[Dataset entries]
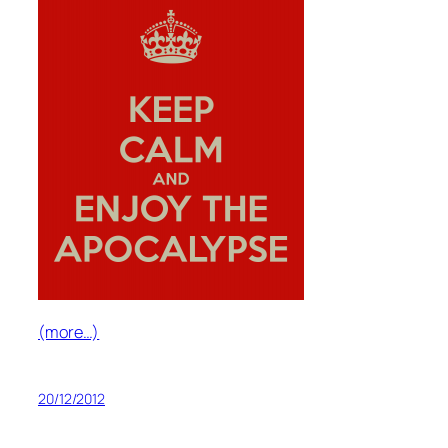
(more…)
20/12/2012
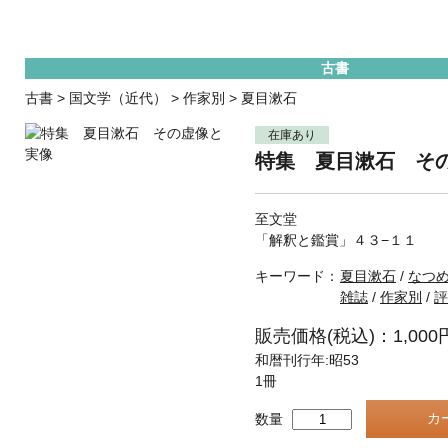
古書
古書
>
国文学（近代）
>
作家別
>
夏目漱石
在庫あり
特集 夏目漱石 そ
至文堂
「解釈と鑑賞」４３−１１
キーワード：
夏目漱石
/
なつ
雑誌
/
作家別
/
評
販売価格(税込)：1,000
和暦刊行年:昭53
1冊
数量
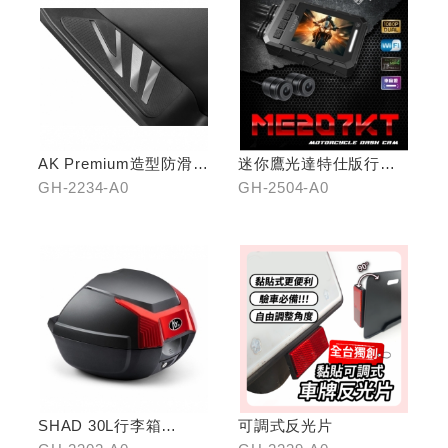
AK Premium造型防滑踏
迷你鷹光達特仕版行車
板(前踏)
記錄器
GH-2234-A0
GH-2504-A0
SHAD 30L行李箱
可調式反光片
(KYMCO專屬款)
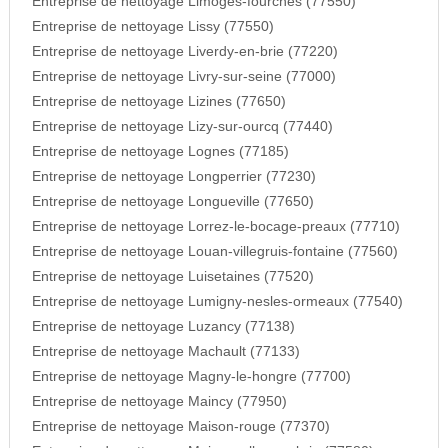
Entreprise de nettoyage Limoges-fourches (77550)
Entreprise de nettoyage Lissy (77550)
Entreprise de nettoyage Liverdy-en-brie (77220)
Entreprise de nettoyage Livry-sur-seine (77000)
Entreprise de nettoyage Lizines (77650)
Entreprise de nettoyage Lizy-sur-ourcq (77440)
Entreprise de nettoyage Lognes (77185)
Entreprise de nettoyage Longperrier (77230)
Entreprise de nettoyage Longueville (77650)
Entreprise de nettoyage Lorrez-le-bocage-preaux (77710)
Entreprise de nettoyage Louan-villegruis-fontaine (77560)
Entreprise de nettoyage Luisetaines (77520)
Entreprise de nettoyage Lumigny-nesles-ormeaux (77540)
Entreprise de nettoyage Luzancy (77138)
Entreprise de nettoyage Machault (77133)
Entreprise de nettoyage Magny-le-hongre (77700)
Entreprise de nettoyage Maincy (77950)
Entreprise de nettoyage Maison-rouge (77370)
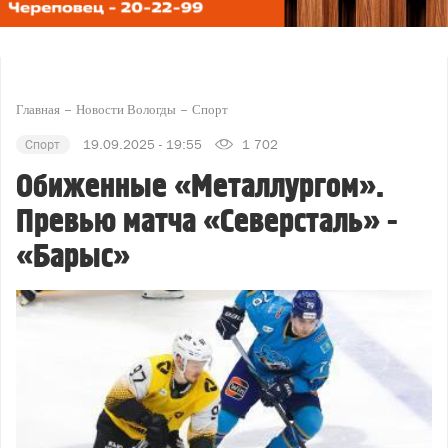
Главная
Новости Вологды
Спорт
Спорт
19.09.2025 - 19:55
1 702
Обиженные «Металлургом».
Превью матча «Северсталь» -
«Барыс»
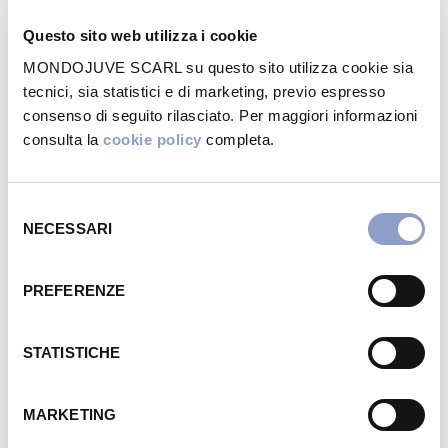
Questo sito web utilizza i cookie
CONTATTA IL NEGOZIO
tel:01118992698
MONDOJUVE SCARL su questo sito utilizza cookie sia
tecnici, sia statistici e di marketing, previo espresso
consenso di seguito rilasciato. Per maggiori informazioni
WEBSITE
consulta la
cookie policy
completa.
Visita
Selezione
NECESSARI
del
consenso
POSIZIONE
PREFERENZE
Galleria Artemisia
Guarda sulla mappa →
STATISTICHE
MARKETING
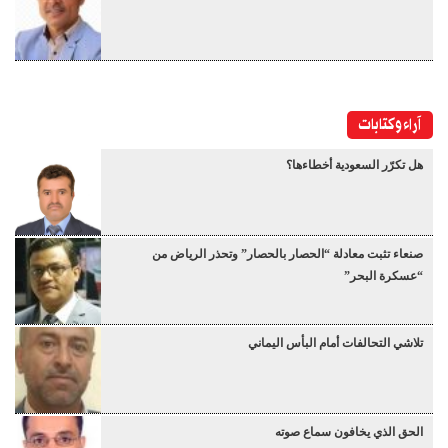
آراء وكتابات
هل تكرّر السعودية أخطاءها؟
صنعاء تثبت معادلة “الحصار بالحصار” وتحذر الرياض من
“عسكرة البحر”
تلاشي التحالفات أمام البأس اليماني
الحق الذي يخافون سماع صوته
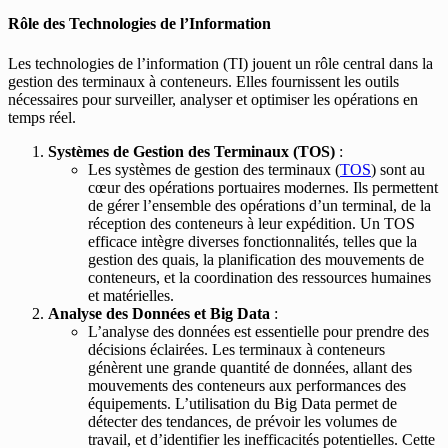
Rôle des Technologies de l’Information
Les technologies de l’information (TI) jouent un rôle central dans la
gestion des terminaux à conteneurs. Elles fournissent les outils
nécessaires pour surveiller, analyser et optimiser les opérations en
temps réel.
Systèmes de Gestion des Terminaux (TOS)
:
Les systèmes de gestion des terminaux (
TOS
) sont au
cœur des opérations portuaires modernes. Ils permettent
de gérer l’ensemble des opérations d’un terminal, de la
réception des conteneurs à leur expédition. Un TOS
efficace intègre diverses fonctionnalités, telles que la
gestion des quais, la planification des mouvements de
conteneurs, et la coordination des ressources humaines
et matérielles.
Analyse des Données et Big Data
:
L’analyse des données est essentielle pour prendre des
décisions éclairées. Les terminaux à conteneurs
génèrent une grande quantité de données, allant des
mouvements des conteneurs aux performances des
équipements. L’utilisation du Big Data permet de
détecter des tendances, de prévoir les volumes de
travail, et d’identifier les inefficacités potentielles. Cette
==
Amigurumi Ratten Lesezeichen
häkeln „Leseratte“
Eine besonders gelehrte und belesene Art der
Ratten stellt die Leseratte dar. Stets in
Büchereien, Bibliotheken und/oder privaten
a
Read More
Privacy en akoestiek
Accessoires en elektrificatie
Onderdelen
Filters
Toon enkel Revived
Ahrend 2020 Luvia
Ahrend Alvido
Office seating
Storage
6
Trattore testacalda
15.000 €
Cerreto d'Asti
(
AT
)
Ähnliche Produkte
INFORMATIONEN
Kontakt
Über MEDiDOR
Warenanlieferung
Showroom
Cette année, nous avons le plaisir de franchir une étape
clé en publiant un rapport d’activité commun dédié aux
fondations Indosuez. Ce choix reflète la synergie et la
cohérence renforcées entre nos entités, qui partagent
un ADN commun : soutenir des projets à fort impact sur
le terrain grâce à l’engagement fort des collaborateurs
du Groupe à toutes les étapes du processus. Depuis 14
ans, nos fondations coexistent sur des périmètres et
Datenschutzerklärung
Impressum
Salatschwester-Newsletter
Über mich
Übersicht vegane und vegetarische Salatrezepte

> What needs to be done: When you reach the line containing "Über MEDiDOR" in the data above, start copying exactly, and stop after the line containing "le terrain grâce".

> Your response:
Über MEDiDOR
Warenanlieferung
Showroom
Cette année, nous avons le plaisir de franchir une étape
clé en publiant un rapport d’activité commun dédié aux
fondations Indosuez. Ce choix reflète la synergie et la
cohérence renforcées entre nos entités, qui partagent
un ADN commun : soutenir des projets à fort impact sur
le terrain grâce à l’engagement fort des collaborateurs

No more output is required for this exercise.